Reinventing the Wheel: the Readymade Century pays tribute to this seminal work and traces the subsequent elaboration of neo-dada practices, with a particular focus upon everyday and vernacular contexts; the mysterious and libidinous potential of sculptural objects; institutional critique and nominal modes of artistic value; pop, minimalism and industrial manufacture. These discursive contexts will also provide a foundation to explore more recent tendencies related to unmonumental and social sculpture, post-fordism and other concerns, particularly among contemporary Australian artists.
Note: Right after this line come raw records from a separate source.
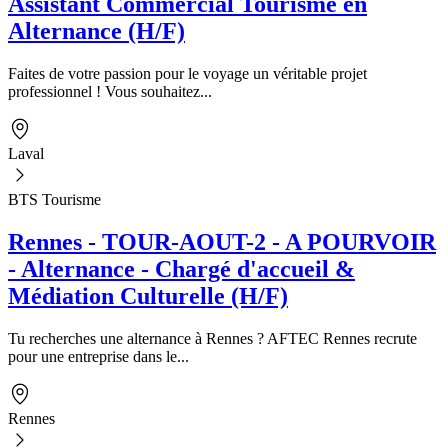
Assistant Commercial Tourisme en
Alternance (H/F)
Faites de votre passion pour le voyage un véritable projet
professionnel ! Vous souhaitez...
Laval
BTS Tourisme
Rennes - TOUR-AOUT-2 - A POURVOIR
- Alternance - Chargé d'accueil &
Médiation Culturelle (H/F)
Tu recherches une alternance à Rennes ? AFTEC Rennes recrute
pour une entreprise dans le...
Rennes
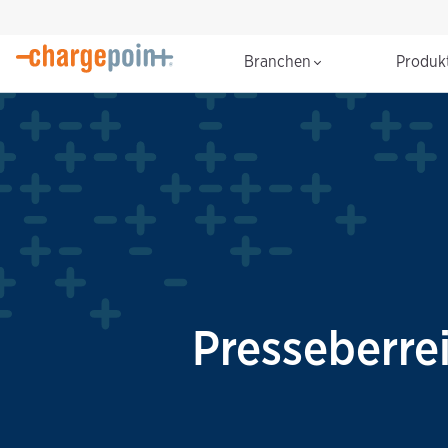
Branchen
Produk
Presseberre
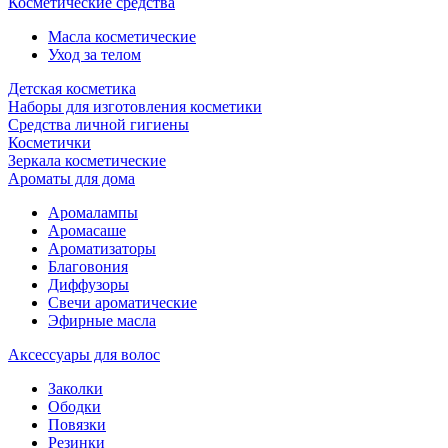
Косметические средства
Масла косметические
Уход за телом
Детская косметика
Наборы для изготовления косметики
Средства личной гигиены
Косметички
Зеркала косметические
Ароматы для дома
Аромалампы
Аромасаше
Ароматизаторы
Благовония
Диффузоры
Свечи ароматические
Эфирные масла
Аксессуары для волос
Заколки
Ободки
Повязки
Резинки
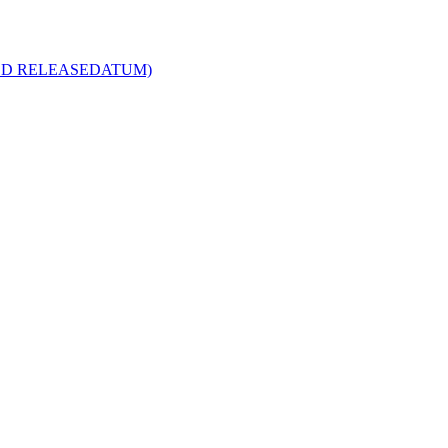
R MED RELEASEDATUM)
Bringing together works by over 50 artists – from Duchamp and Man Ray to Andy Warhol and Martin Creed, along with some of Australia’s leading practitioners – this is a one-of-a-kind salute to an idea that continues to define the very nature of contemporary art.
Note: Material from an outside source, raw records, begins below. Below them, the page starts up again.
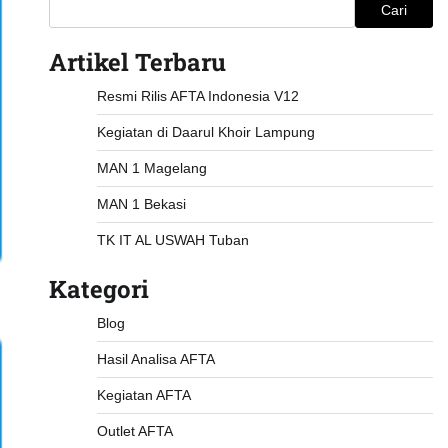
Cari
Artikel Terbaru
Resmi Rilis AFTA Indonesia V12
Kegiatan di Daarul Khoir Lampung
MAN 1 Magelang
MAN 1 Bekasi
TK IT AL USWAH Tuban
Kategori
Blog
Hasil Analisa AFTA
Kegiatan AFTA
Outlet AFTA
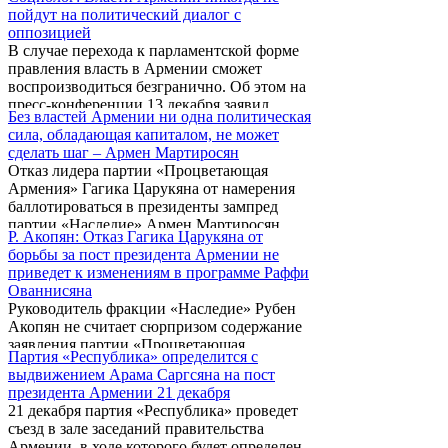
обсуждениях, организованных Армянским
силы решат отбросить разногласия ради
пойдут на политический диалог с
центром политических и международных
единой цели ...
оппозицией
исследований.
В случае перехода к парламентской форме
правления власть в Армении сможет
воспроизводиться безгранично. Об этом на
пресс-конференции 13 декабря заявил
Без властей Армении ни одна политическая
директор социологического центра
сила, обладающая капиталом, не может
«Социометр» Агарон Адибекян. «Так как
сделать шаг – Армен Мартиросян
власти Армении ни в коем случае не пойдут
Отказ лидера партии «Процветающая
на политический диалог с оппозицией,
Армения» Гагика Царукяна от намерения
переход к парламентской форме правления
баллотироваться в президенты зампред
не в состоянии будет обеспечить смену
партии «Наследие» Армен Мартиросян
власти», - уверен социолог.
Р. Акопян: Отказ Гагика Царукяна от
считает доказательством того тезиса, что без
борьбы за пост президента Армении не
властей Армении ни одна политическая
приведет к изменениям в программе Раффи
сила, обладающая капиталом, не может
Ованнисяна
сделать шаг.
Руководитель фракции «Наследие» Рубен
Акопян не считает сюрпризом содержание
заявления партии «Процветающая
Партия «Республика» определится с
Армения» (ППА).
выдвижением Арама Саргсяна на пост
президента Армении 21 декабря
21 декабря партия «Республика» проведет
съезд в зале заседаний правительства
Армении, в ходе которого будет определен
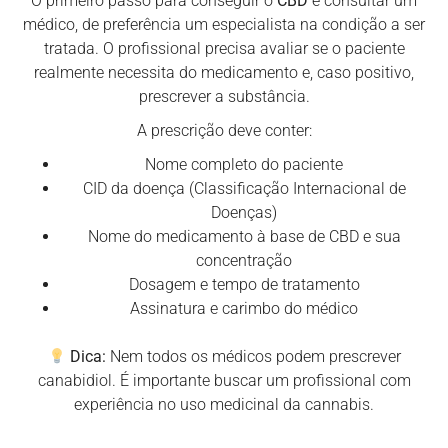
O primeiro passo para conseguir o
CBD
é consultar um
médico, de preferência um especialista na condição a ser
tratada. O profissional precisa avaliar se o paciente
realmente necessita do medicamento e, caso positivo,
prescrever a substância.
A prescrição deve conter:
Nome completo do paciente
CID da doença (Classificação Internacional de
Doenças)
Nome do medicamento à base de CBD e sua
concentração
Dosagem e tempo de tratamento
Assinatura e carimbo do médico
Dica:
Nem todos os médicos podem prescrever
canabidiol. É importante buscar um profissional com
experiência no uso medicinal da cannabis.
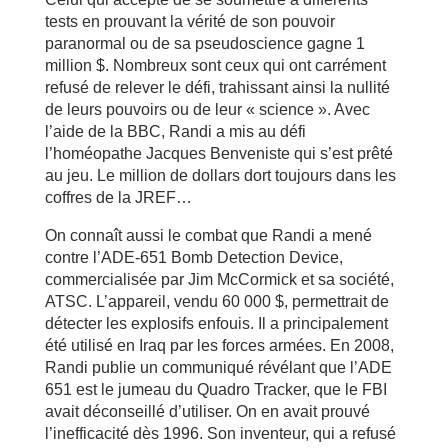
tests en prouvant la vérité de son pouvoir
paranormal ou de sa pseudoscience gagne 1
million $. Nombreux sont ceux qui ont carrément
refusé de relever le défi, trahissant ainsi la nullité
de leurs pouvoirs ou de leur « science ». Avec
l’aide de la BBC, Randi a mis au défi
l’homéopathe Jacques Benveniste qui s’est prêté
au jeu. Le million de dollars dort toujours dans les
coffres de la JREF…
On connaît aussi le combat que Randi a mené
contre l’ADE-651 Bomb Detection Device,
commercialisée par Jim McCormick et sa société,
ATSC. L’appareil, vendu 60 000 $, permettrait de
détecter les explosifs enfouis. Il a principalement
été utilisé en Iraq par les forces armées. En 2008,
Randi publie un communiqué révélant que l’ADE
651 est le jumeau du Quadro Tracker, que le FBI
avait déconseillé d’utiliser. On en avait prouvé
l’inefficacité dès 1996. Son inventeur, qui a refusé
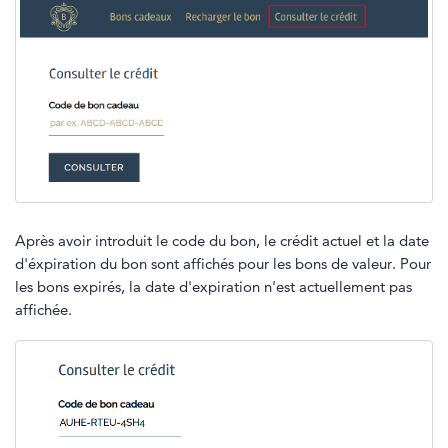
Après avoir introduit le code du bon, le crédit actuel et la date
d'éxpiration du bon sont affichés pour les bons de valeur. Pour
les bons expirés, la date d'expiration n'est actuellement pas
affichée.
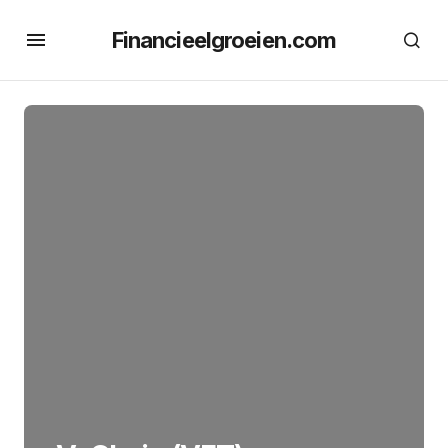
Financieelgroeien.com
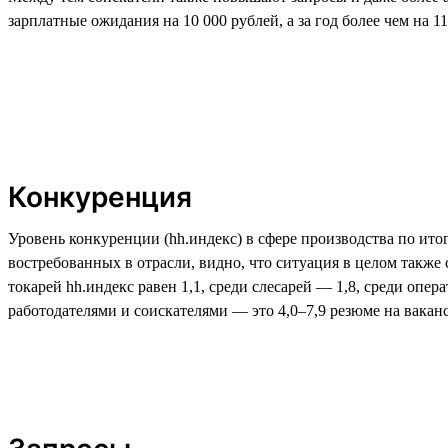
зарплатные ожидания на 10 000 рублей, а за год более чем на 11
Конкуренция
Уровень конкуренции (hh.индекс) в сфере производства по итог
востребованных в отрасли, видно, что ситуация в целом также
токарей hh.индекс равен 1,1, среди слесарей — 1,8, среди оп
работодателями и соискателями — это 4,0–7,9 резюме на вакан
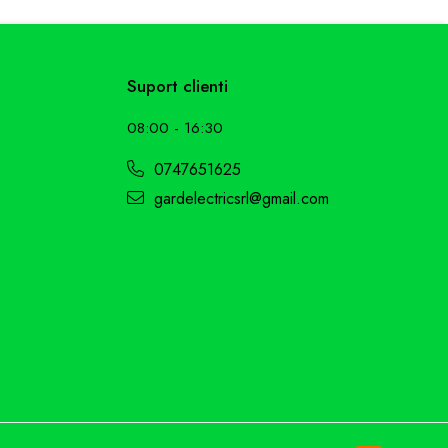
z sau pot conține erori de operare. Toate produsele
Suport clienti
08:00 - 16:30
0747651625
gardelectricsrl@gmail.com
Carl Andre, Hany Armanious, Nairy Baghramian, Ian Burn, John Cage, Christo & Jeanne-Claude, Tony Cragg, Michael Craig-Martin, Martin Creed, Aleks Danko, Julian Dashper, Simon Denny, Marcel Duchamp, Sylvie Fleury, Ceal Floyer, Claire Fontaine, Gilbert & George, Félix González-Torres, Agatha Gothe-Snape, Greatest Hits, Matthew Griffin, Richard Hamilton, David Hammons, Matt Hinkley, Lou Hubbard, Barry Humphries, Jeff Koons, Joseph Kosuth, Louise Lawler, Klara Lidén, Andrew Liversidge, James Lynch, Robert MacPherson, Rob McKenzie, Callum Morton, John Nixon, Meret Oppenheim, Joshua Petherick, Kain Picken, Rosslynd Piggott, Man Ray, Scott Redford, Stuart Ringholt, Peter Saville, Charlie Sofo, Haim Steinbach, Ricky Swallow, Masato Takasaka, Peter Tyndall, Alex Vivian, Danh Vo, Andy Warhol, and Heimo Zobernig.
Max Delany (former MUMA director), Charlotte Day, Francis E. Parker, and Patrice Sharkey.With texts by Rex Butler, Charlotte Day, Francis Parker, Patrice Sharkey, and a never before published text by Thierry de Duve.